**TO-DO ITEM:**
These records are to be written out exactly as they read, minus the pictures.
☆ ☆ ☆ ☆ ☆
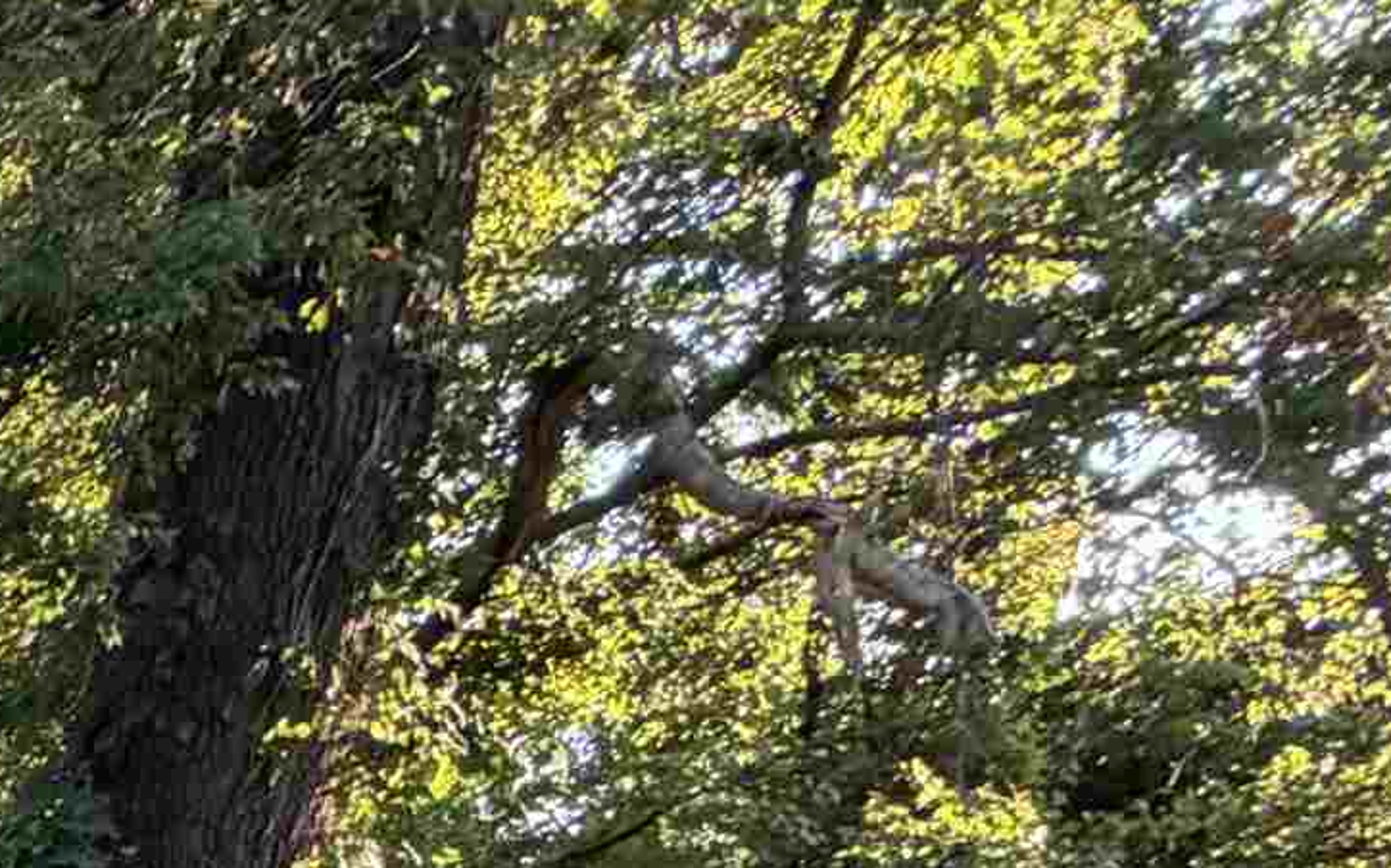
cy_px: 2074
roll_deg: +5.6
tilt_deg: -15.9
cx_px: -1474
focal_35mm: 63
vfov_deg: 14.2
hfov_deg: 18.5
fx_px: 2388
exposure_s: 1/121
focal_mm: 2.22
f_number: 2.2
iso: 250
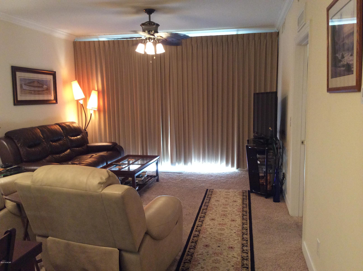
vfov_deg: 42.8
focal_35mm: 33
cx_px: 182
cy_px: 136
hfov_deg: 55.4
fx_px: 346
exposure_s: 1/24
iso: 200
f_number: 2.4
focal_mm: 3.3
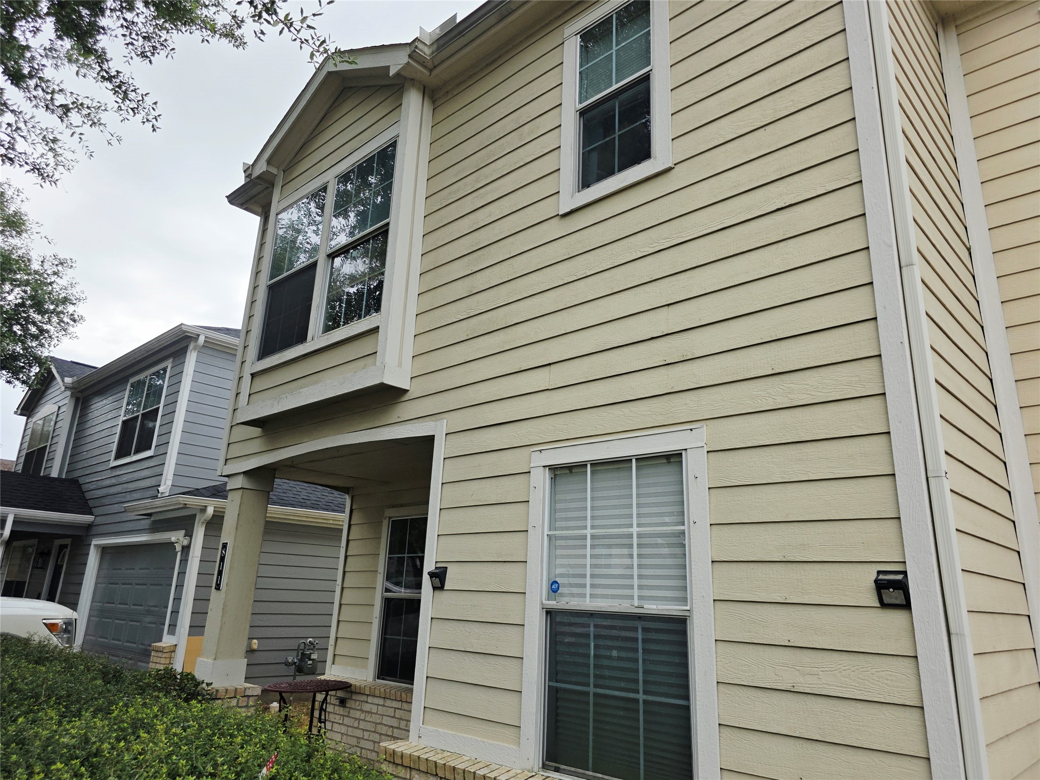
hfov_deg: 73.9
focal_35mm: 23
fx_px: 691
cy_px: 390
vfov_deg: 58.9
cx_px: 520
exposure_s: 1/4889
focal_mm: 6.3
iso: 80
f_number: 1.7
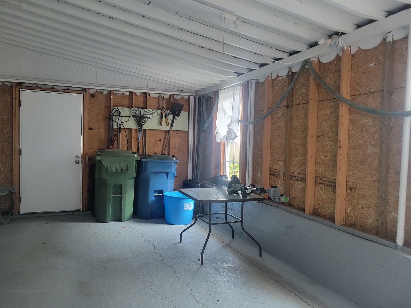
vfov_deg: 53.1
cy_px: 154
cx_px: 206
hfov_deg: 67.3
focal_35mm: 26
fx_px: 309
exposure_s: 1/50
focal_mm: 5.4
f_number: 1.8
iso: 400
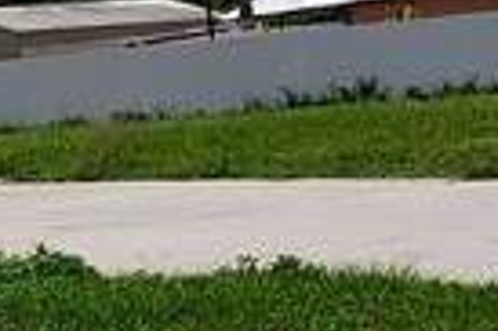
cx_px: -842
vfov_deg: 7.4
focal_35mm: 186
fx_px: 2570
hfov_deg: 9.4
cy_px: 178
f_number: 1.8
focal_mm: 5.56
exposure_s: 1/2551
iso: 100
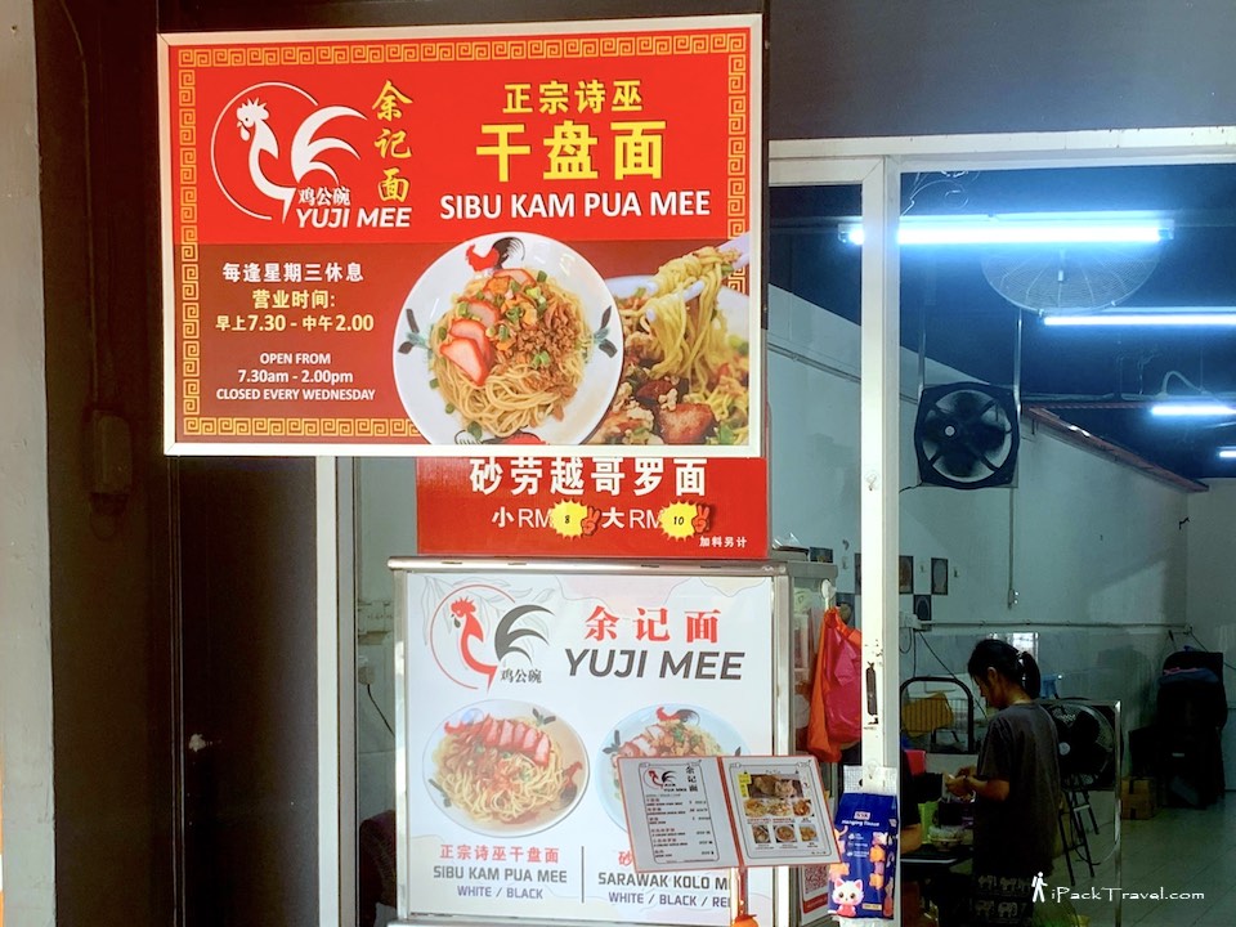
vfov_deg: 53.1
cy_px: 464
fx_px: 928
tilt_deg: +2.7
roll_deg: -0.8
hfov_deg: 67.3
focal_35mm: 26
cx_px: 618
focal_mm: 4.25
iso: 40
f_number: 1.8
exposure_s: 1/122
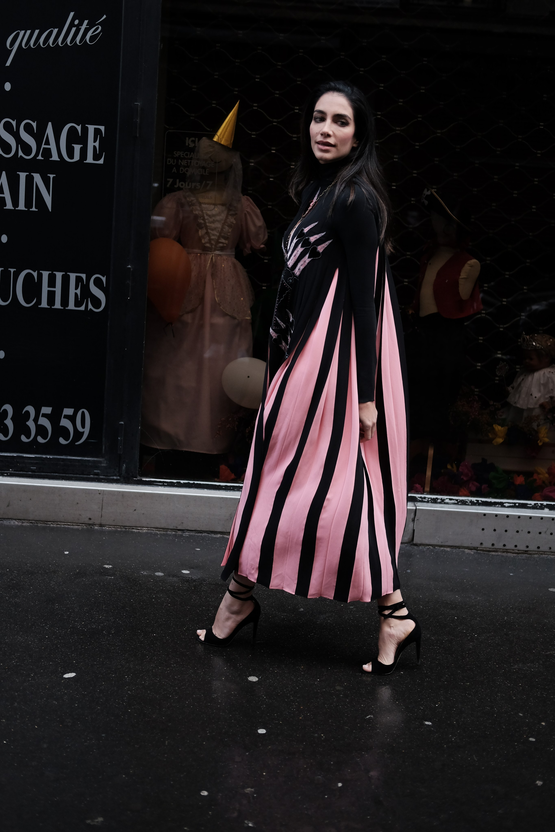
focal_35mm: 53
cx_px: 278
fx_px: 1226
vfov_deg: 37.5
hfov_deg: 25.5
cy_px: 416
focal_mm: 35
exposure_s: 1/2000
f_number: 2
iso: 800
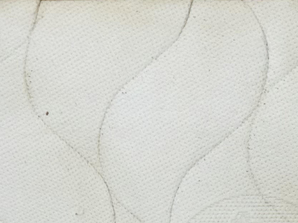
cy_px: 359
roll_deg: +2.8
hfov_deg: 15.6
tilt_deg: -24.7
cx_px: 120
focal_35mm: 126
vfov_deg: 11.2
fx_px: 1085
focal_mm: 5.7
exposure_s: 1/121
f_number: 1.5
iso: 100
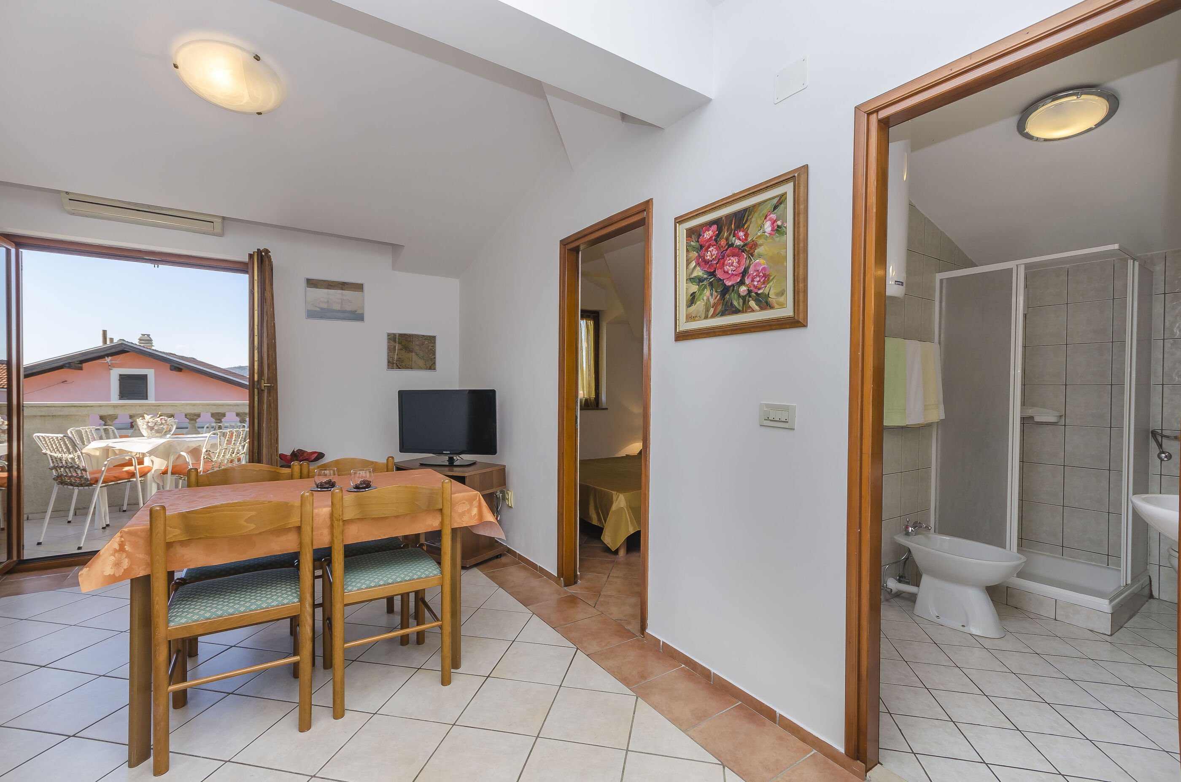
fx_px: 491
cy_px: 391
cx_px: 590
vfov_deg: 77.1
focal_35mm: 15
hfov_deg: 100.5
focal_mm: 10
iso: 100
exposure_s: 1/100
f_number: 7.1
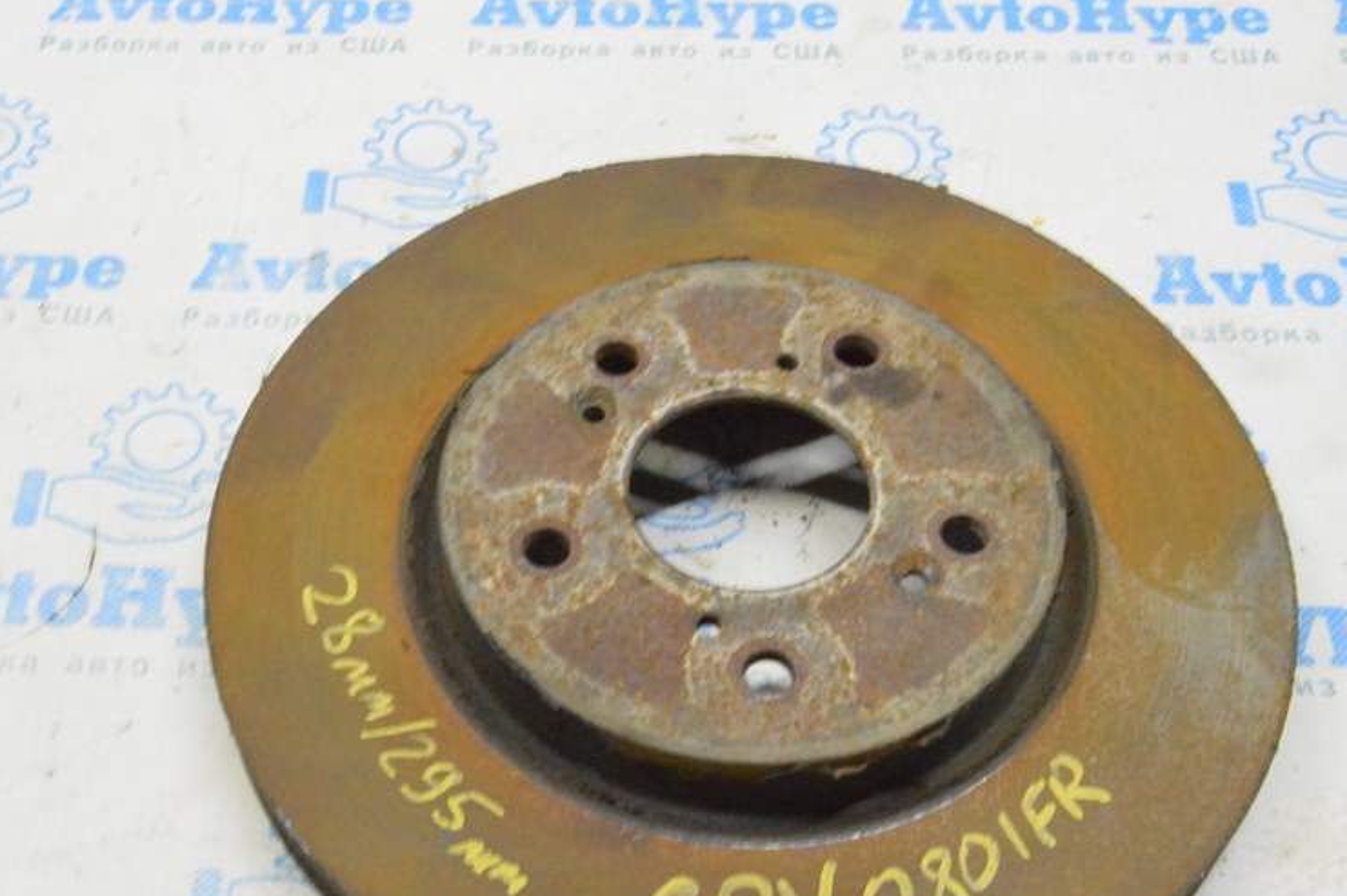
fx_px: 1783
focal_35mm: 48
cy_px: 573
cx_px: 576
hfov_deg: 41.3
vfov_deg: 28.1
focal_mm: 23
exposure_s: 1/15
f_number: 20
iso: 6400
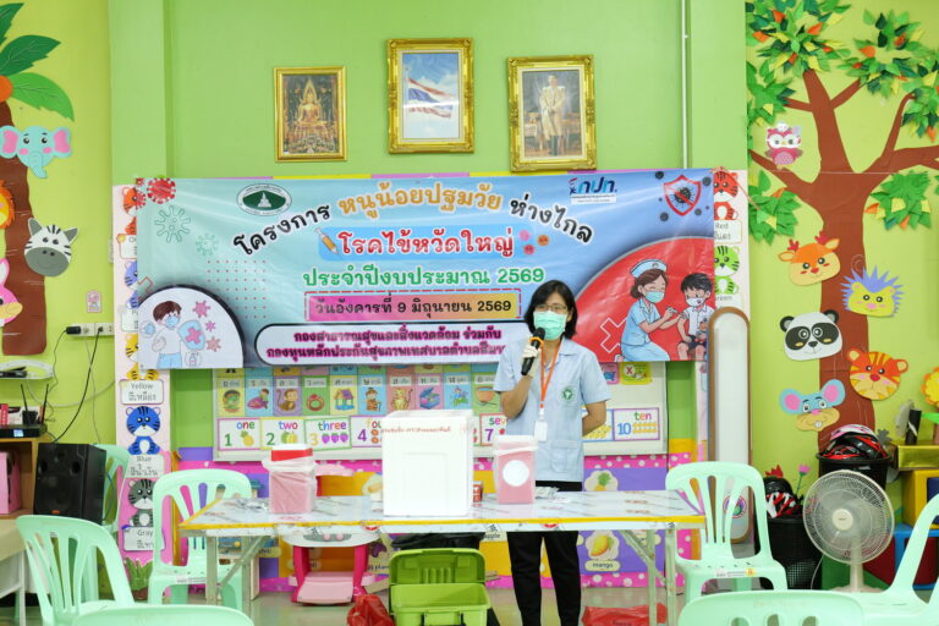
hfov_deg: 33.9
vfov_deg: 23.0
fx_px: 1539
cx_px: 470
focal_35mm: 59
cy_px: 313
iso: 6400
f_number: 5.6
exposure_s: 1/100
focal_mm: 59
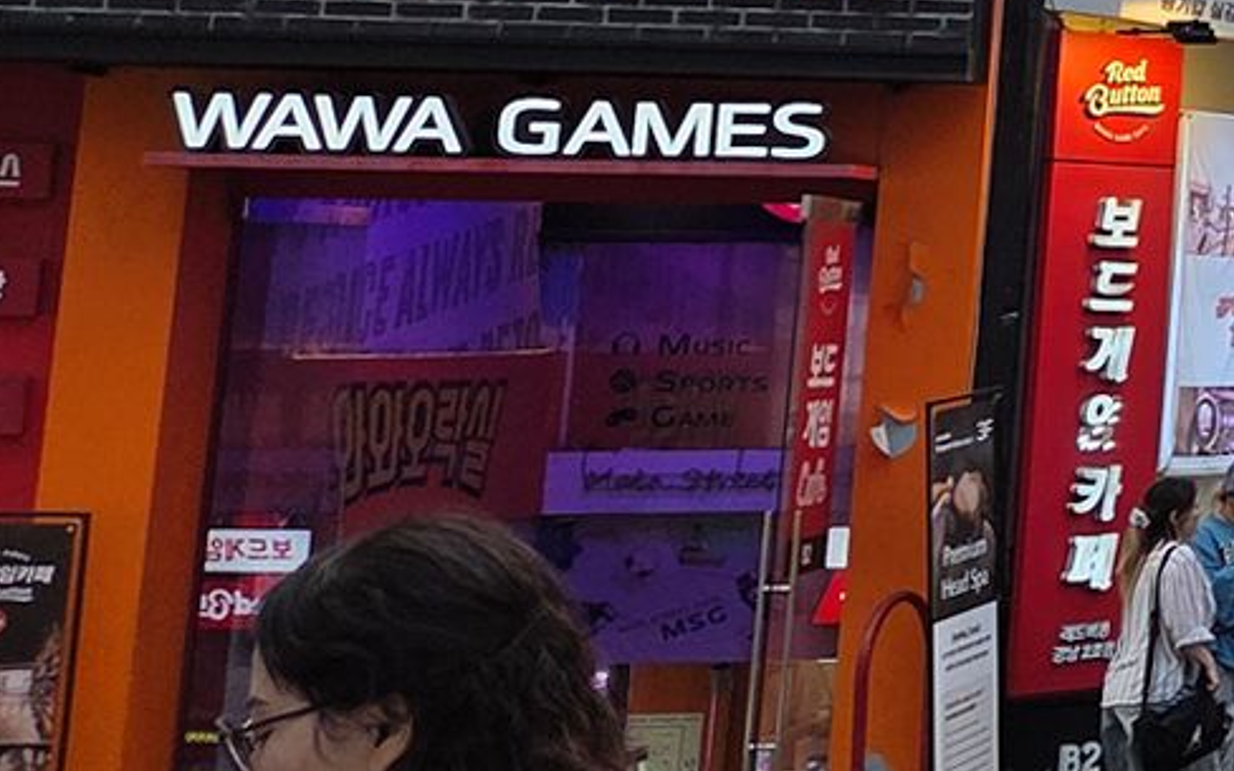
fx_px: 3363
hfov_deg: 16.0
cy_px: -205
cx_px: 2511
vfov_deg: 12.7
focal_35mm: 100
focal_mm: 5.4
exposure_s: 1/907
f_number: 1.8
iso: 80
☆ ☆ ☆ ☆ ☆
**PROBLEM SOLUTION:**
cy_px: 2074
roll_deg: +5.6
tilt_deg: -15.9
cx_px: -1474
focal_35mm: 63
vfov_deg: 14.2
hfov_deg: 18.5
fx_px: 2388
exposure_s: 1/121
focal_mm: 2.22
f_number: 2.2
iso: 250
vfov_deg: 42.8
focal_35mm: 33
cx_px: 182
cy_px: 136
hfov_deg: 55.4
fx_px: 346
exposure_s: 1/24
iso: 200
f_number: 2.4
focal_mm: 3.3
hfov_deg: 73.9
focal_35mm: 23
fx_px: 691
cy_px: 390
vfov_deg: 58.9
cx_px: 520
exposure_s: 1/4889
focal_mm: 6.3
iso: 80
f_number: 1.7
vfov_deg: 53.1
cy_px: 154
cx_px: 206
hfov_deg: 67.3
focal_35mm: 26
fx_px: 309
exposure_s: 1/50
focal_mm: 5.4
f_number: 1.8
iso: 400
cx_px: -842
vfov_deg: 7.4
focal_35mm: 186
fx_px: 2570
hfov_deg: 9.4
cy_px: 178
f_number: 1.8
focal_mm: 5.56
exposure_s: 1/2551
iso: 100
vfov_deg: 53.1
cy_px: 464
fx_px: 928
tilt_deg: +2.7
roll_deg: -0.8
hfov_deg: 67.3
focal_35mm: 26
cx_px: 618
focal_mm: 4.25
iso: 40
f_number: 1.8
exposure_s: 1/122
focal_35mm: 53
cx_px: 278
fx_px: 1226
vfov_deg: 37.5
hfov_deg: 25.5
cy_px: 416
focal_mm: 35
exposure_s: 1/2000
f_number: 2
iso: 800
cy_px: 359
roll_deg: +2.8
hfov_deg: 15.6
tilt_deg: -24.7
cx_px: 120
focal_35mm: 126
vfov_deg: 11.2
fx_px: 1085
focal_mm: 5.7
exposure_s: 1/121
f_number: 1.5
iso: 100
fx_px: 491
cy_px: 391
cx_px: 590
vfov_deg: 77.1
focal_35mm: 15
hfov_deg: 100.5
focal_mm: 10
iso: 100
exposure_s: 1/100
f_number: 7.1
fx_px: 1783
focal_35mm: 48
cy_px: 573
cx_px: 576
hfov_deg: 41.3
vfov_deg: 28.1
focal_mm: 23
exposure_s: 1/15
f_number: 20
iso: 6400
hfov_deg: 33.9
vfov_deg: 23.0
fx_px: 1539
cx_px: 470
focal_35mm: 59
cy_px: 313
iso: 6400
f_number: 5.6
exposure_s: 1/100
focal_mm: 59
fx_px: 3363
hfov_deg: 16.0
cy_px: -205
cx_px: 2511
vfov_deg: 12.7
focal_35mm: 100
focal_mm: 5.4
exposure_s: 1/907
f_number: 1.8
iso: 80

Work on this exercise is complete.